Mark Horton, chief executive of Ballinderry Rivers Trust, a conservation charity that works to protect and improve the river, said:
“To avoid any further slurry incidents on this river, or any river, the Ballinderry Rivers Trust is directly appealing to all farmers to urgently check there is sufficient capacity in their slurry stores and that all above ground slurry tank valves are properly maintained and secure.”
At the end of last month, it was reported that a 400,000-gallon slurry spill on the Clagagn River, a tributary of the Ballinderry River, killed thousands of brown trout, Dollaghan trout, salmon, gudgeon and sticklebacks.

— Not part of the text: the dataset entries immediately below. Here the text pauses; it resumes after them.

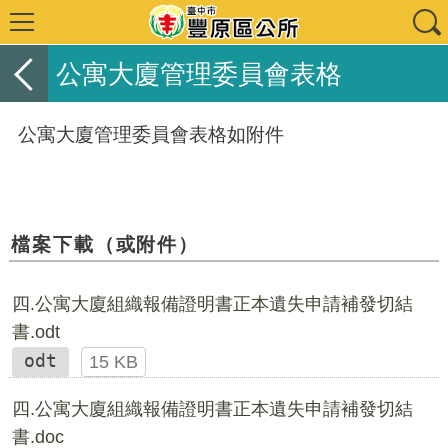
公寓大廈管理委員會表格
公寓大廈管理委員會表格如附件
檔案下載（或附件）
四.公寓大廈組織報備證明書正本遺失申請補發切結
書.odt
odt
15 KB
四.公寓大廈組織報備證明書正本遺失申請補發切結
書.doc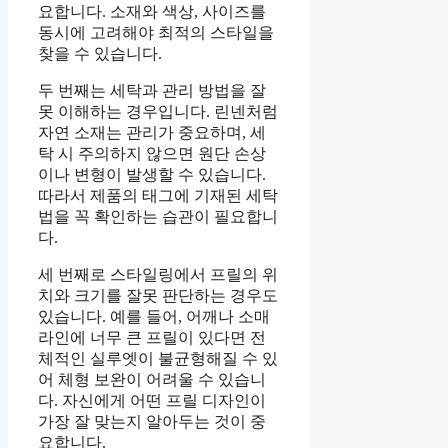
요합니다. 소재와 색상, 사이즈를
동시에 고려해야 최적의 스타일을
찾을 수 있습니다.
두 번째는 세탁과 관리 방법을 잘
못 이해하는 경우입니다. 린넨처럼
자연 소재는 관리가 중요하며, 세
탁 시 주의하지 않으면 원단 손상
이나 변형이 발생할 수 있습니다.
따라서 제품의 태그에 기재된 세탁
법을 꼭 확인하는 습관이 필요합니
다.
세 번째로 스타일링에서 프릴의 위
치와 크기를 잘못 판단하는 경우도
있습니다. 예를 들어, 어깨나 소매
라인에 너무 큰 프릴이 있다면 전
체적인 실루엣이 불균형해질 수 있
어 체형 보완이 어려울 수 있습니
다. 자신에게 어떤 프릴 디자인이
가장 잘 맞는지 알아두는 것이 중
요합니다.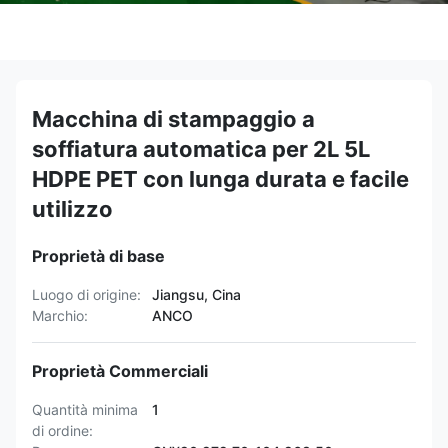
Macchina di stampaggio a
soffiatura automatica per 2L 5L
HDPE PET con lunga durata e facile
utilizzo
Proprietà di base
Luogo di origine:
Jiangsu, Cina
Marchio:
ANCO
Proprietà Commerciali
Quantità minima
1
di ordine:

The Ballinderry River is home to one of Northern Ireland’s last remaining populations of the globally endangered freshwater pearl mussel, which can live for over 100 years and relies on trout as part of its life cycle.
The spill impacted 29km (18 miles) of the river, right to where it joins Lough Neagh.
It is not yet clear how the slurry spill happened, and there is an ongoing investigation by the Department of Agriculture, Environment and Rural Affairs’ Water Quality Inspectors and Inland Fisheries Officers.
“This slurry spill is a huge setback to the decades of work that both Ballinderry Rivers Trust and local angling clubs have been doing to improve the Ballinderry’s rivers for wildlife and the local community,” Horton added.
“This is a catastrophic pollution incident that happened when water levels were low, so there has been little dilution of the slurry, and it is slow-moving through the river system.
“Unfortunately, that means generations of fish have been wiped out, and it will take many years for the river to recover.”